At 17:25 UTC, during a puppet module upgrade to one of the puppet modules, a wrongful configuration was applied to the new module. As a result, some critical kubernetes supporting services received the new configuration, restarted and failed to start. This caused some of the kubernetes pods to fail which caused a downtime of the Logz.io front-end application as well as a few other supporting mico-services.

The oncall team immediately escalated the issue across SRE and R&D teams which applied a new configuration and restarted the relevant pods.

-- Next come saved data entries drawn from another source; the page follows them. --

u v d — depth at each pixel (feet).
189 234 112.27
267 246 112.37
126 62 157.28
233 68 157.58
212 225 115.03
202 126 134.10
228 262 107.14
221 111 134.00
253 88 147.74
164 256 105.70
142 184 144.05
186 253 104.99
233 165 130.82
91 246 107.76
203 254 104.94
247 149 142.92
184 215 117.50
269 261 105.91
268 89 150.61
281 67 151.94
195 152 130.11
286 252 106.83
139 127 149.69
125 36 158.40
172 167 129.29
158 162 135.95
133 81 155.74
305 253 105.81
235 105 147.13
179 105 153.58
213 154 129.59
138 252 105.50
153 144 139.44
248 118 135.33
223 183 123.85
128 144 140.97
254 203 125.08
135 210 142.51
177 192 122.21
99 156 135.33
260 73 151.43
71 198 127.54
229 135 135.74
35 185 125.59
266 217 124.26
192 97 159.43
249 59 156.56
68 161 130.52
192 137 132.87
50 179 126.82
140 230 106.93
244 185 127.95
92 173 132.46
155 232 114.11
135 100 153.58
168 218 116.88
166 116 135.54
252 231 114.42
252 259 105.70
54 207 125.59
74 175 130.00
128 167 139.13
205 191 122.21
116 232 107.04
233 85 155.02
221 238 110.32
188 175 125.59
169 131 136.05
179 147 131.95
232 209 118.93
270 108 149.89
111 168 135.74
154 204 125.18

At 17:54 UTC, the system was back up.

The issue was caused by a wrongful misconfiguration done by one of the engineers. The wrong configuration was performed in one of the puppet modules which led to a series of events which resulted in losing several Kubernetes pods

Immediate - A stricter pull request is applied immediately to all puppet configurations - Increase the availability level of several critical services such as etcd and others - Roll out docker changes slower in a small environment

Longer term

  • Improve monitoring across the different components to discover health issues earlier
  • Make changes to the relevant staging environment to make sure it completely aligned with production environment so these issues can be discovered earlier in the process.
Posted Dec 09, 2017 - 20:15 IST

Resolved
All components are fully functional. No logs have been lost
Posted Dec 06, 2017 - 20:05 IST
Monitoring
We've applied a fix and the UI is now accessible.
We're still monitoring the system to make sure everything is functioning as expected
Posted Dec 06, 2017 - 19:54 IST
Identified
The issue has been identified and we're applying a fix.
Posted Dec 06, 2017 - 19:41 IST
Update
We're still investigating an issue with the Logz.io user interface which is not accessible. We expect this problem to be resolved shortly.
Posted Dec 06, 2017 - 19:34 IST
Investigating
We are currently investigating an issue in the presentation layer (Kibana). Logs are being processed correctly. We will update as soon as possible.
Posted Dec 06, 2017 - 19:29 IST